Last night I came home from a bar to rediscover the following:
- A Grand Funk Railroad record lying alone in the middle of our dining room table.
- A disassembled Santa suit strewn across the spare room.
- Underwear stashed in my handbag.
- A tiny picture of the Canadian flag tucked inside my bra.2
All I’m going to say is that this is what happens when the beau’s rugby team puts on a scavenger hunt.
I have this well-worn habit of feigning collapse at well-timed moments, just to try to get a laugh. Yesterday, I was perched on the arm of a comfortable old leather chair when I had one of those such moments. I let myself fall backwards dramatically and, conveniently forgetting there was another arm on the chair, promptly cracked the base of my skull on it.
Now my brain hurts.
LESSON. CONSIDER YOURSELF LEARNED.
1 We also often get letters from Beau’s uncle, who shares stories from his childhood days back in Pittsburgh (“Of course, in those days the steel mills were still going.”). I never fail to think of Robin when I read these tales. Unfortunately, he is also an evangelist who sends us books by Rev. Billy Graham, so. You win some, you lose some.

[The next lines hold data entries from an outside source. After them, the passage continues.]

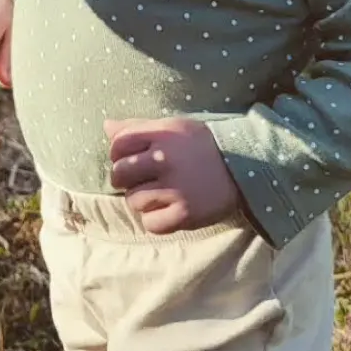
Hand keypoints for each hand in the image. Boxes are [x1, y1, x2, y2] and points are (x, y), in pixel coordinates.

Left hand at [105, 117, 243, 234]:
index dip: (119, 155)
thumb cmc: (202, 145)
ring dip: (143, 201)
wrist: (245, 168)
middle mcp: (166, 161)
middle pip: (119, 175)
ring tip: (162, 194)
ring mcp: (175, 189)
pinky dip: (156, 220)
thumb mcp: (173, 127)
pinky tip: (169, 210)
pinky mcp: (185, 214)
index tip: (132, 160)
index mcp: (162, 136)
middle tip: (145, 180)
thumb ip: (138, 127)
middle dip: (127, 179)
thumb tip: (106, 127)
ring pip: (133, 201)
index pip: (118, 146)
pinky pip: (150, 223)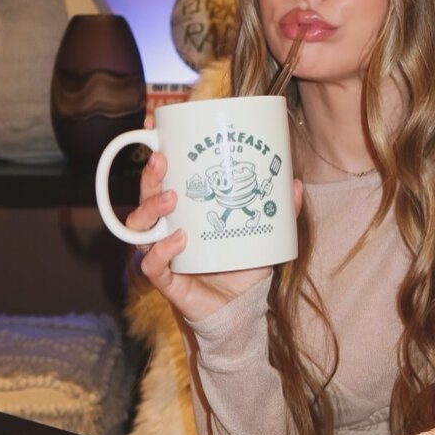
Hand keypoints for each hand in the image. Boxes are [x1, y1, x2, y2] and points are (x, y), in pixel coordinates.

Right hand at [127, 120, 302, 322]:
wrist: (240, 309)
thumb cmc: (243, 265)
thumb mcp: (264, 233)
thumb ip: (281, 211)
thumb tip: (295, 184)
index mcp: (183, 210)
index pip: (159, 178)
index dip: (151, 152)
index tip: (151, 125)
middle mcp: (166, 227)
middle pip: (144, 196)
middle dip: (149, 176)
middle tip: (162, 160)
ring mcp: (162, 252)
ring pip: (139, 227)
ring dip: (150, 208)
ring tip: (171, 199)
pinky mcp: (166, 279)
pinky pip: (152, 264)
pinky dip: (161, 250)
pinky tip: (179, 239)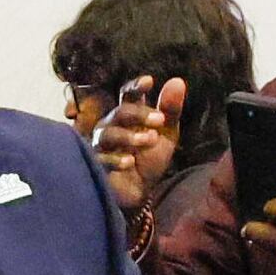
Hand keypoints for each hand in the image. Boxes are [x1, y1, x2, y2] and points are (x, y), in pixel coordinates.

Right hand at [88, 78, 177, 211]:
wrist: (140, 192)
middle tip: (160, 120)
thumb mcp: (166, 134)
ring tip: (150, 140)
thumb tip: (177, 81)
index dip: (136, 86)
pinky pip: (101, 159)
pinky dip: (115, 159)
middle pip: (120, 112)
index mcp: (129, 116)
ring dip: (129, 136)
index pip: (128, 95)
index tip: (149, 81)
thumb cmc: (149, 159)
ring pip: (108, 134)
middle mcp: (112, 126)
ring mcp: (102, 146)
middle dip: (139, 114)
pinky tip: (130, 161)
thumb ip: (170, 110)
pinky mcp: (98, 166)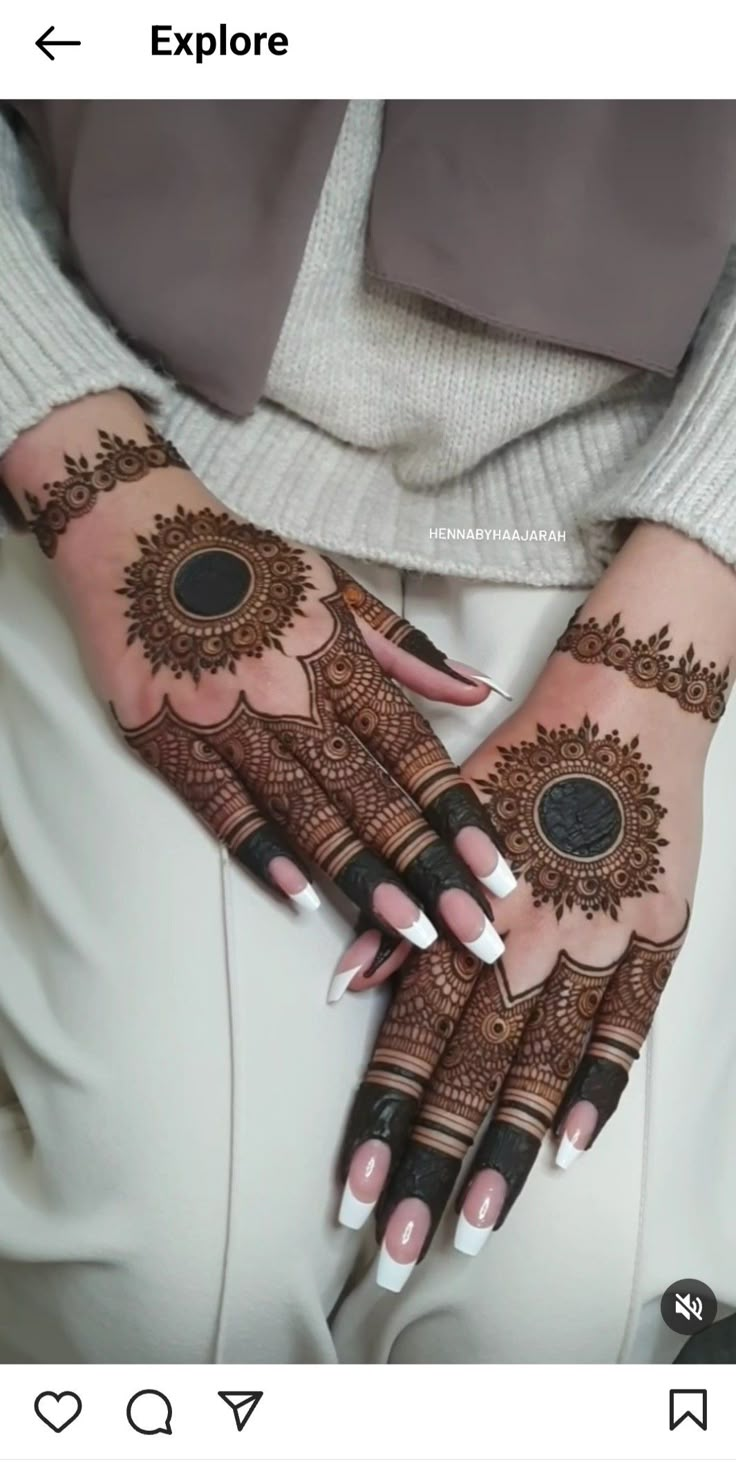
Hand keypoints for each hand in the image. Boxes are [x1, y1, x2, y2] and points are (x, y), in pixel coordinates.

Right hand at [2, 392, 514, 960]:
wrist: (130, 529)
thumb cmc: (241, 561)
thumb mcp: (332, 587)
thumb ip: (404, 649)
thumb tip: (477, 690)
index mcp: (334, 654)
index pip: (411, 749)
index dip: (458, 814)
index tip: (497, 869)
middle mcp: (286, 690)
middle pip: (368, 793)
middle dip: (428, 868)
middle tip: (476, 930)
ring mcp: (222, 716)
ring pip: (303, 809)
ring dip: (360, 875)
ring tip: (410, 930)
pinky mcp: (163, 734)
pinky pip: (218, 802)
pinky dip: (260, 848)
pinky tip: (300, 895)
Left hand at [337, 523, 733, 1289]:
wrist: (627, 701)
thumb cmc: (526, 756)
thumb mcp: (445, 819)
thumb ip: (398, 909)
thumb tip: (344, 985)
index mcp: (468, 910)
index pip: (415, 1037)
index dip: (381, 1119)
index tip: (350, 1190)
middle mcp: (530, 937)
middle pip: (474, 1072)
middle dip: (431, 1166)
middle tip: (398, 1249)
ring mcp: (601, 941)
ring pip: (548, 1067)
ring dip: (508, 1153)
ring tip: (474, 1226)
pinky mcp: (659, 935)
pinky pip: (631, 1027)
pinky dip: (600, 1087)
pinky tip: (570, 1146)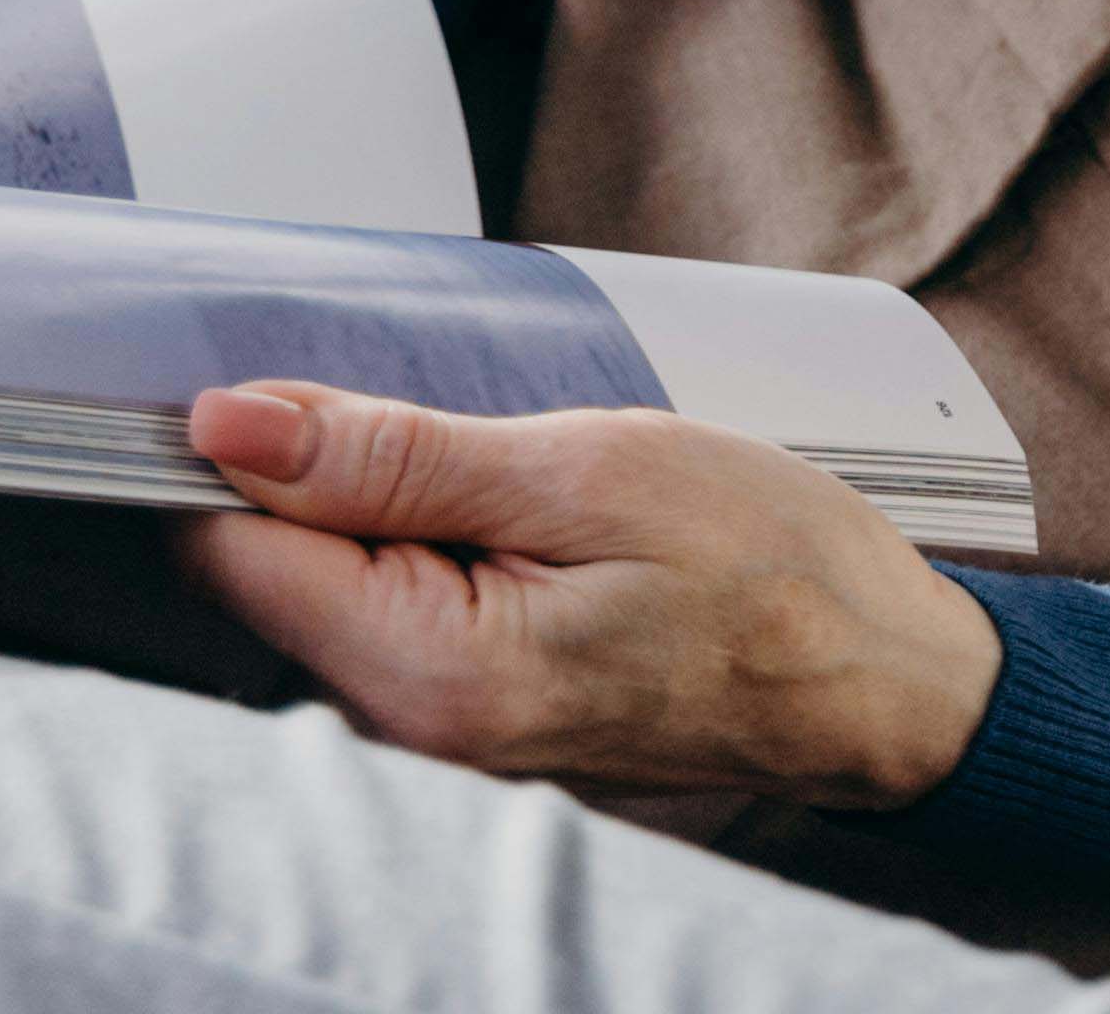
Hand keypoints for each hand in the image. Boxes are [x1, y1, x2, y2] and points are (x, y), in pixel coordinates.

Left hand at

2 It’s so easy to forget things inside of bras. A few years ago, after a red eye flight back from Maui, I arrived home bleary-eyed at 7:30 a.m. and began peeling off my clothes to go to bed when a $20 bill and two quarters fell out of my bra. That’s probably the most lucrative personal bra recovery to date. Even counting the little plastic army man I once found in there.